Start of Extract provided

# A Ride on the RGS East



## Big65Dude (Jan 2, 2008)

Last Saturday dawned as a more-or-less typical, dreary, gray November day. Nevertheless, a bunch of the "faithful" showed up at Roger Cutter's fabulous *RGS East* outdoor layout in north central Maryland for the annual _Fall Run_. (Besides, Rog promised us some pretty good chili for lunch.) By mid-day, we were able to start a somewhat abbreviated operating session and I ran a passenger train ("The Rico Cannonball") across the line. 

Here are some shots of that trip:









The Rico Cannonball









The "hogger" on this trip was Casey Smith at the throttle of a T-19 bearing a strong resemblance to a *Berlyn RGS No. 20 *ten-wheeler.









We started out at the Fort Mallison depot with a tender full of water, six bags of mail, and 29 passengers.









The consist included our newest car, fresh from Jackson & Sharp - a combine based on a *Rio Grande Models UK *kit, modified to match the other coaches.









After leaving Fort Mallison, we cautiously approach the (as yet un-named) diamond crossing on the new upper loop.









Here we are, entering the big yard at Rico...









... where we passed the railroad president's inspection engine that was taking some "big wigs" on a tour of the line.









We crossed the big timber bridge north of Rico, ...









... rounded the curve on Mount Jordan, (that's "Red", the stoker, hanging his head out the cab window) ... 









... and stopped for more water at Tower No. 3. 

Hope you enjoyed the trip.


----------



## david bunn (Jan 4, 2008)

Love those pics. 
Bunny


----------



## Dave F (Jan 2, 2008)

Great pics. Thanks so much for sharing.


----------



## lotsasteam (Jan 3, 2008)

GREAT LAYOUT! Beautiful weathering ! 

Thanks , 

Manfred diel


----------



## Gary Armitstead (Jan 2, 2008)

End of Extract provided

Copy out the entire forum thread about the ride on the RGS East, word for word. None of the rows are needed.

Start of Record extracts

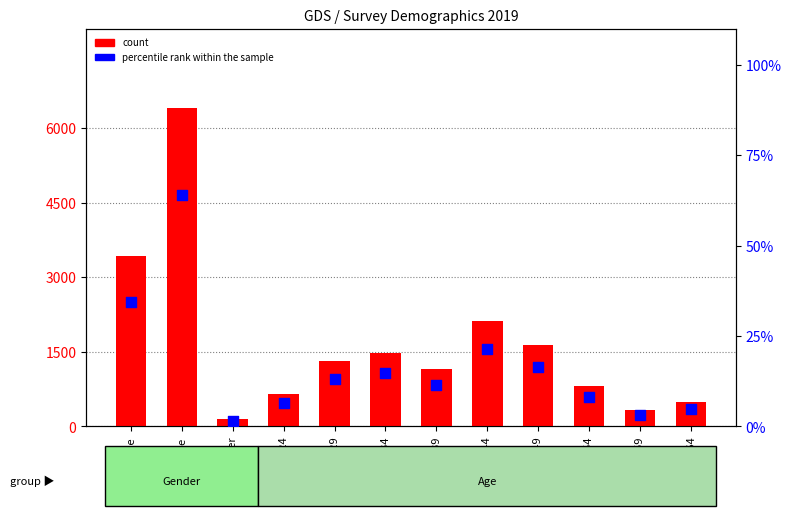

Which series has the largest Y range (max minus min)?

count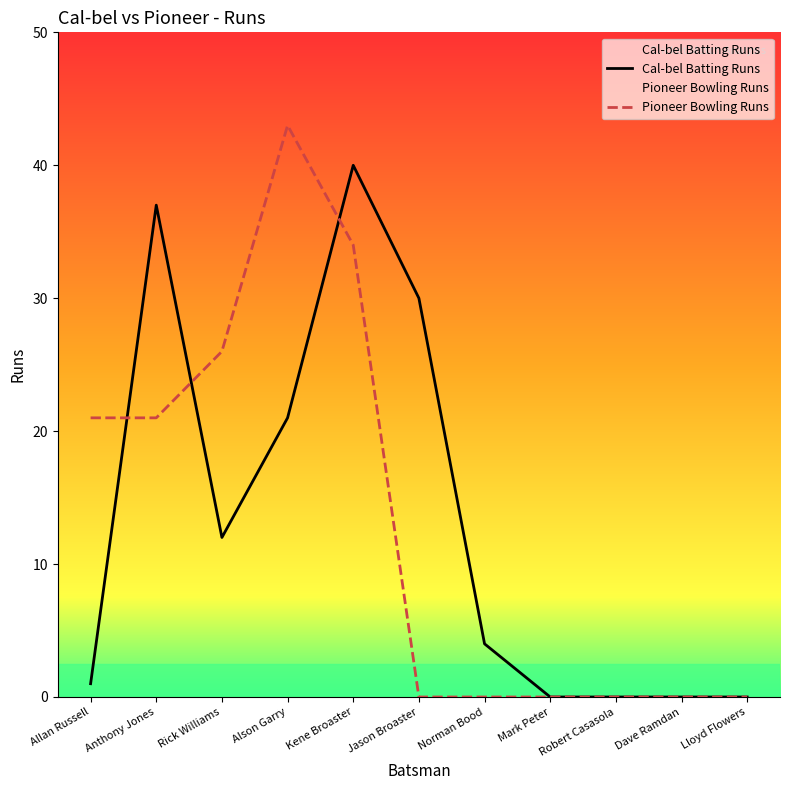

Reading left to right, transcribe all the data shown in this chart.

Cal-bel Batting Runs: 1	37	12	21	40	30	4	0	0	0	0
Pioneer Bowling Runs: 21	21	26	43	34	0	0	0	0	0	0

End of Record extracts

| Result for this task |
# A Ride on the RGS East



## Big65Dude (Jan 2, 2008)

Last Saturday dawned as a more-or-less typical, dreary, gray November day. Nevertheless, a bunch of the "faithful" showed up at Roger Cutter's fabulous *RGS East* outdoor layout in north central Maryland for the annual _Fall Run_. (Besides, Rog promised us some pretty good chili for lunch.) By mid-day, we were able to start a somewhat abbreviated operating session and I ran a passenger train ("The Rico Cannonball") across the line. 

Here are some shots of that trip:









The Rico Cannonball









The "hogger" on this trip was Casey Smith at the throttle of a T-19 bearing a strong resemblance to a *Berlyn RGS No. 20 *ten-wheeler.









We started out at the Fort Mallison depot with a tender full of water, six bags of mail, and 29 passengers.









The consist included our newest car, fresh from Jackson & Sharp - a combine based on a *Rio Grande Models UK *kit, modified to match the other coaches.









After leaving Fort Mallison, we cautiously approach the (as yet un-named) diamond crossing on the new upper loop.









Here we are, entering the big yard at Rico...









... where we passed the railroad president's inspection engine that was taking some "big wigs" on a tour of the line.









We crossed the big timber bridge north of Rico, ...









... rounded the curve on Mount Jordan, (that's "Red", the stoker, hanging his head out the cab window) ... 









... and stopped for more water at Tower No. 3. 

Hope you enjoyed the trip.


----------



## david bunn (Jan 4, 2008)

Love those pics. 
Bunny


----------



## Dave F (Jan 2, 2008)

Great pics. Thanks so much for sharing.


----------



## lotsasteam (Jan 3, 2008)

GREAT LAYOUT! Beautiful weathering ! 

Thanks , 

Manfred diel


----------



## Gary Armitstead (Jan 2, 2008)